** Start of Document **

[SOCIAL AND POLITICAL IDEALS]

Few men of his years have thought as deeply as Harper did, or had clearer perceptions, concerning conditions and forces which make for happiness and progress in social life, and the development of national greatness. Had he been spared he would have been an earnest and practical reformer; silent as his voice is now, the words he once uttered are not without their value to our day and generation. He was a true patriot in sentiment and aspiration.

Harper loved his country and its people, and in all that he undertook, which was of a public nature, he was animated by an enthusiasm for the common good. Of the self-imposed tasks he had undertaken in addition to his regular duties at the department of labour, and in each of which he had made some progress, were treatises on “Labour Legislation in Canada,” and the “Outlines of an Industrial History of the Dominion.” Among his contributions to publications other than the Labour Gazette, was a short essay on Colleges and Citizenship in a Christmas number of the Acta Victoriana of Victoria College, one or two articles in The Commonwealth on Canada’s Attitude Towards Labour, and an uncompleted monograph, intended for publication, on The Study of Political Economy in the High Schools. He was president of the Ottawa Social Science Club, secretary-treasurer of the Ottawa section of the University of Toronto Alumni Association, and an active member of the Ottawa Literary and Scientific Society. He was at the same time promoting the organization of a University Club, a plan of which he had carefully prepared, and the object of which was to bring the university men of the city into closer touch with each other, and make their influence more widely felt in the civic and social life of the community.

** End of Document **
** Start of Recorded data **

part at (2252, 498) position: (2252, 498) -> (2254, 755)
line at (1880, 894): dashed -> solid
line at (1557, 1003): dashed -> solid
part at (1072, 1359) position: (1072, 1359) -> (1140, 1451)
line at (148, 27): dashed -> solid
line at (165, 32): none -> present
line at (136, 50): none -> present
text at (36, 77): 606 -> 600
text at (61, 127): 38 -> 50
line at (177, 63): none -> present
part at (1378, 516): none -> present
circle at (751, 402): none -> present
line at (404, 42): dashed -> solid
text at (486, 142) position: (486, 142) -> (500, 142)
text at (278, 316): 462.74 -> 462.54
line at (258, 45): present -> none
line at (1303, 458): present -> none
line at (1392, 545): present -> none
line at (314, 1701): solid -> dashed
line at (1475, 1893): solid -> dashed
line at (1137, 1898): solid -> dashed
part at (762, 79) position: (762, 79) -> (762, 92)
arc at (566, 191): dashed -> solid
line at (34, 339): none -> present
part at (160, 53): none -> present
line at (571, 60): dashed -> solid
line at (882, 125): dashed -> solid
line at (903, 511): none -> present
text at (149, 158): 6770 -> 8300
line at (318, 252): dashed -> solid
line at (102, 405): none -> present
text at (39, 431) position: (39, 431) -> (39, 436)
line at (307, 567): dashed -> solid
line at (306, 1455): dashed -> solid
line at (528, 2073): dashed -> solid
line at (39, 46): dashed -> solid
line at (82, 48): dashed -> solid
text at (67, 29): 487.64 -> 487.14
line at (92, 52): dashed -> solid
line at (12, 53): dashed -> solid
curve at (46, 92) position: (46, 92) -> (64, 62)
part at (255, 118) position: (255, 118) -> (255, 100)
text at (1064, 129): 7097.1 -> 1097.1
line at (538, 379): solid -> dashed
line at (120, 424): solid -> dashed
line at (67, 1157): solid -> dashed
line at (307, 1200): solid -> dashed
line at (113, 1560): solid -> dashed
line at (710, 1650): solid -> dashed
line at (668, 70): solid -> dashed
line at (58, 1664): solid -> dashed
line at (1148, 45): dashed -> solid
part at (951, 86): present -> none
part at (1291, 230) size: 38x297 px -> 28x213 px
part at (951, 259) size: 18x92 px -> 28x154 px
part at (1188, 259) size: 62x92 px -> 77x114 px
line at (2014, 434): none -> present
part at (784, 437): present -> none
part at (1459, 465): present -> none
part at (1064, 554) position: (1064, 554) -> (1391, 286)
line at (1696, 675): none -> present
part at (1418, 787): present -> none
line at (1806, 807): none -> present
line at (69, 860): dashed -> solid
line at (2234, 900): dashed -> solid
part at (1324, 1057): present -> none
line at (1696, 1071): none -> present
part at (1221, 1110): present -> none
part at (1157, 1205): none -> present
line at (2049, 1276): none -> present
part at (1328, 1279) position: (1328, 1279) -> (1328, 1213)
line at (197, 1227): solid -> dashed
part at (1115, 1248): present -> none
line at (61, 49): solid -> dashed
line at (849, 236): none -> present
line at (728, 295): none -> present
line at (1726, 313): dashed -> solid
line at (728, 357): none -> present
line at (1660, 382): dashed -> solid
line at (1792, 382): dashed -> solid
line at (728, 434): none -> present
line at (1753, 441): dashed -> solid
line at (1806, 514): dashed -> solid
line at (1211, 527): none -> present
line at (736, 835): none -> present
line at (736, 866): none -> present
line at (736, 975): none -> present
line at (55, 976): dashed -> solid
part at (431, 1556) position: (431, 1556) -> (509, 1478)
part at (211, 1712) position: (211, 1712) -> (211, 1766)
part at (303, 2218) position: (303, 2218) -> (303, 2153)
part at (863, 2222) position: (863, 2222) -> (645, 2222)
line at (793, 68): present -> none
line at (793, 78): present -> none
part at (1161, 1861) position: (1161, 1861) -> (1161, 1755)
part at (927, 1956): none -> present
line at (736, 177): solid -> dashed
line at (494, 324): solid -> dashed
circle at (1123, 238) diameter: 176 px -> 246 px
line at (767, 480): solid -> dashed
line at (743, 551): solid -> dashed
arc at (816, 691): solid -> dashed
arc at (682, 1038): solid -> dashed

** End of Recorded data **

## Instructions:
(1) Answer from the passage on Harper's social and political ideals:
(a) What would Harper have been had he been spared?
(b) Which club was Harper president of?
(c) What was the object of the University Club he was promoting?
(2) Repeat the passage on Harper's social and political ideals from "[SOCIAL AND POLITICAL" up to and including "sentiment and aspiration.".
(3) Write what comes next in the passage on Harper's social and political ideals, starting after its last sentence.

## Responses to the exercise:
(1)
(a) An earnest and practical reformer.
(b) The Ottawa Social Science Club.
(c) To bring the university men of the city into closer touch with each other and to make their influence more widely felt in the civic and social life of the community.

(2)
[SOCIAL AND POLITICAL IDEALS]

Few men of his years have thought as deeply as Harper did, or had clearer perceptions, concerning conditions and forces which make for happiness and progress in social life, and the development of national greatness. Had he been spared he would have been an earnest and practical reformer; silent as his voice is now, the words he once uttered are not without their value to our day and generation. He was a true patriot in sentiment and aspiration.

(3)
The background of all Harper’s thinking on social and political problems was coloured by his belief in a moral order; in the forefront was ever the individual proclaiming this order, and seeking to realize it in his own life. Institutions of whatever kind, whether national or religious, were to him of human creation. Their usefulness was in proportion to the degree to which they helped to give expression to the unseen purpose in the universe. Nature and man, alone, were divine. It followed logically from this that man’s work among his fellows in the world was to discover the moral order, reveal and maintain it, so far as within him the power lay. Harmony with this order meant happiness, want of harmony, whether by the individual or the state, unhappiness. In this view, the individual is vastly superior to any institution he and his fellows may construct, superior as an end, and as a means to an end. If a set of conditions exist which are counter to the moral order, or obstruct its fulfillment in the lives of men, these conditions should be changed, the individual should not be sacrificed to them. On the other hand, change may be, and ought to be accomplished more by men than by institutions, and can only be accomplished in the degree to which beliefs become active, potent factors in individual lives.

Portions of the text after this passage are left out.